Just days before the midterm elections, now House Speaker Nancy Pelosi (D-Calif.) vowed from Harvard University to make passing the “Equality Act” one of her top legislative priorities — and she wasn’t bluffing.
The House Judiciary Committee voted last week to advance the deceptively named “Equality Act,” which, according to the conservative legal nonprofit Alliance Defending Freedom, “gives people of faith an ultimatum: Change your faith-based practices or face government punishment.”
If the proposal is approved — which isn’t out of the question, given it has 240 co-sponsors — the 1964 Civil Rights Act and the Fair Housing Act would both be amended to prohibit discrimination on the basis of sexual orientation and gender identity in employment, housing, public accommodations, public education, federal funding and the jury system.
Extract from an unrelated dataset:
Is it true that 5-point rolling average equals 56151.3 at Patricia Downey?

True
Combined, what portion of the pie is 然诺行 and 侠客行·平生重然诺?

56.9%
The bill would, among a whole host of other things, reverse the Trump administration’s effort to protect employers who object to covering abortion services on religious grounds, a shift away from a controversial policy advanced by the Obama White House.
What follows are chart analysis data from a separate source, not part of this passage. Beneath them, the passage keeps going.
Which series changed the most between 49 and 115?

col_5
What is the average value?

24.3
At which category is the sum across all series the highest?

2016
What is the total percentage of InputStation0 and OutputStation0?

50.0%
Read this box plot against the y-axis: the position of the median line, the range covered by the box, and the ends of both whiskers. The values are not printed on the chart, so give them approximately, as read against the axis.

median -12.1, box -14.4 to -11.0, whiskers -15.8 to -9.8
It would also put the president’s ban on transgender troops in jeopardy. The law could potentially be used to force the U.S. military to foot the bill for gender reassignment surgeries.
If passed, the legislation would bar people like cake baker Jack Phillips from refusing to provide goods or services that go against their religious convictions on issues like the definition of marriage and sexual orientation.
This trend is not new, but it seems to be picking up speed.
Pete Buttigieg, a contender for the 2020 Democratic presidential nomination, has addressed his sexual orientation often, targeting Vice President Mike Pence over his religious opposition to same-sex marriage.